■ **Задание**:
Продолжи приведенный ниже отрывок о том, как Дружинин оценивал критику и Белинского, начав сразу после его последнего предложения.

■ **Исходный отрывок**:

◆ ◆ ◆ ◆

Однако и в реализме Дружинин увидел только «сентиментальность нового покроя», «дидактическую тенденцию» (213). В его понимании, это «деятельность чисто научная, или по крайней мере деятельность людей к ней способных», которая «устремляется на артистическое поприще, во вред писателям, призванным к артистической карьере» (213). А за этим суждением следовал логичный в системе оценок Дружинина вывод: «Там, где поэзию превращают в служительницу непоэтических целей (как бы благородны эти цели ни были), всякий считает себя вправе обращать форму поэтического произведения для оболочки своим идеям, своим трактатам, своим воззрениям» (213).
Закольцовывая свои рассуждения о критике, Дружинин вновь обратился к фигуре Белинского. Белинский назван «замечательным» (215) человеком, которого отличали «любовь к искусству, жажда истины, дружелюбие к начинающим деятелям» (222–223), а также автором «ряда превосходных статей о Пушкине» (215). Однако и в пушкинском цикле Белинского Дружинин усматривал недостатки. В его понятийно-терминологическом лексиконе эти недостатки связаны с дидактизмом цикла (215–217). Критика 1840-х годов, последовавшая за Белинским, продемонстрировала и «непонимание гоголевского таланта», хотя «вовсе не преднамеренное, непонимание совершенно чистосердечное» (218).

◆ ◆ ◆ ◆

■ **Листинг**:
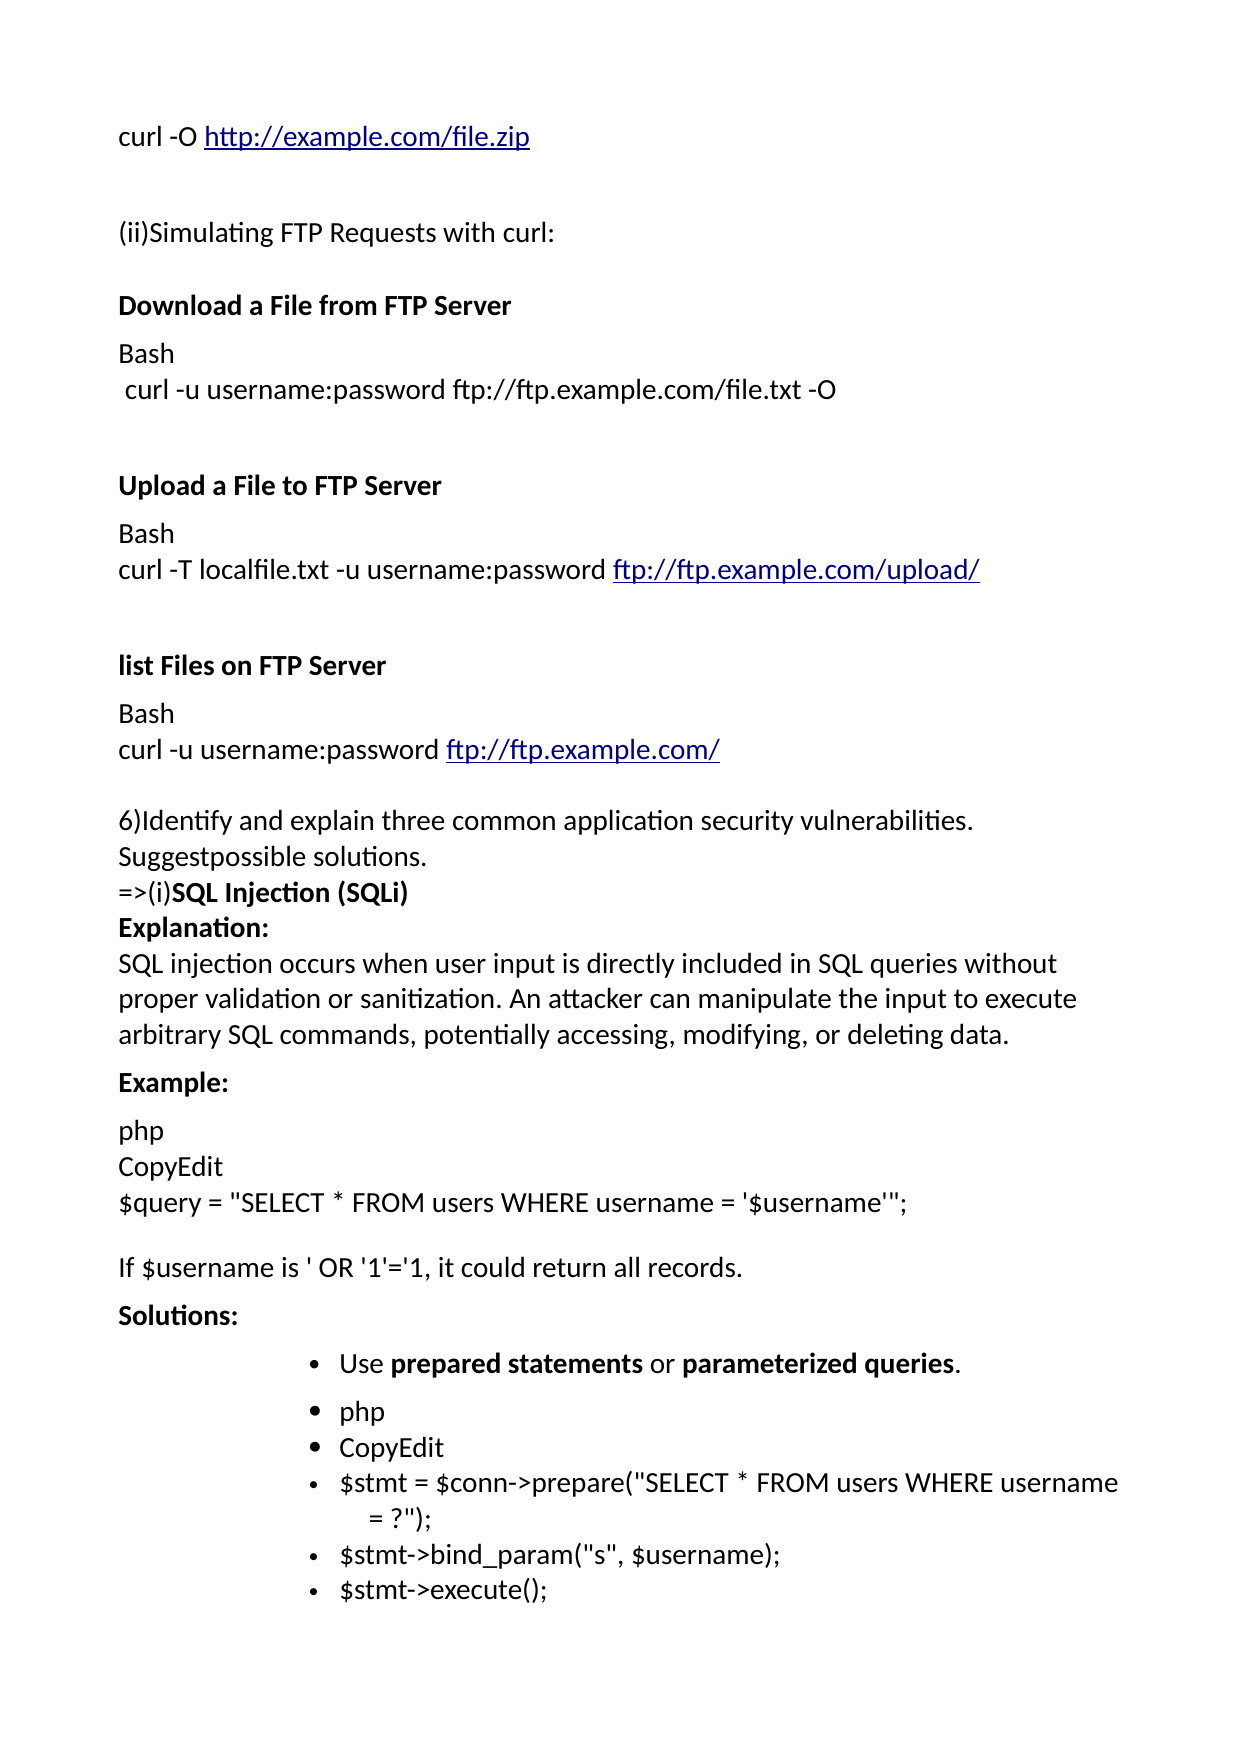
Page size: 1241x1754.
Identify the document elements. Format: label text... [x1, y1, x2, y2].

text Bash [118, 696, 1122, 731]
text CopyEdit [118, 1148, 1122, 1184]
text Bash [118, 516, 1122, 551]
text Solutions: [118, 1297, 1122, 1333]
text $query = "SELECT * FROM users WHERE username = '$username'"; [118, 1184, 1122, 1219]
list $stmt = $conn->prepare("SELECT * FROM users WHERE username = ?"); [310, 1464, 1122, 1536]
text php [118, 1112, 1122, 1148]
text 6)Identify and explain three common application security vulnerabilities. Suggestpossible solutions. [118, 802, 1122, 874]
text curl -u username:password ftp://ftp.example.com/ [118, 731, 1122, 767]
subtitle (ii)Simulating FTP Requests with curl: [118, 214, 1122, 250]
list CopyEdit [310, 1429, 1122, 1464]
text curl -T localfile.txt -u username:password ftp://ftp.example.com/upload/ [118, 551, 1122, 587]
text If $username is ' OR '1'='1, it could return all records. [118, 1249, 1122, 1284]
text curl -O http://example.com/file.zip [118, 118, 1122, 154]
subtitle Download a File from FTP Server [118, 287, 1122, 323]
list Use prepared statements or parameterized queries. [310, 1345, 1122, 1381]
list $stmt->bind_param("s", $username); [310, 1536, 1122, 1571]
subtitle Upload a File to FTP Server [118, 467, 1122, 503]
text Bash [118, 336, 1122, 371]
subtitle list Files on FTP Server [118, 647, 1122, 683]
text Example: [118, 1064, 1122, 1100]
text curl -u username:password ftp://ftp.example.com/file.txt -O [118, 371, 1122, 407]
list php [310, 1393, 1122, 1429]
text Explanation: SQL injection occurs when user input is directly included in SQL queries without proper validation or sanitization. An attacker can manipulate the input to execute arbitrary SQL commands, potentially accessing, modifying, or deleting data. [118, 909, 1122, 1052]
list $stmt->execute(); [310, 1571, 1122, 1607]
text =>(i)SQL Injection (SQLi) [118, 874, 1122, 909]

◆ ◆ ◆ ◆

■ **Ответ**:
Как и Пушкин, Гоголь для Дружинина вечен, потому что то, чему он служил, «имеет вечное начало» (219). Работа Гоголя «Выбранные места из переписки с друзьями», вызвавшая гнев и горечь у Белинского, расценивалась Дружининым как книга, которая «не имела никакого художественного значения, была издана для облегчения стесненных обстоятельств автора и заключала в себе много личных убеждений знаменитого писателя, с которыми очень можно не соглашаться, но в которых не было ровно ничего предосудительного» (220). Гоголь, считал Дружинин, «в одном только отношении <…> мог огорчить критику, до той поры им восхищавшуюся, – он отрекался от отрицательного направления, ему приписываемого» (221).
Вывод Дружинина как представителя эстетической критики таков: «Дидактика новой критики столкнулась с дидактикой Гоголя, а результат подобных столкновений всегда бывает ужасен» (221). Дружинин в своих оценках данной ситуации демонстрировал широту восприятия и подчеркнутую терпимость. Он писал: «Даже признавая Гоголя человеком вполне заблуждавшимся (чего мы не признаем вовсе), мы никак не видим основания, по которому какая-нибудь критика могла мешать Гоголю заблуждаться. Его идеи были по крайней мере столь же искренни, как идеи противников, поднявших против него свой голос» (222).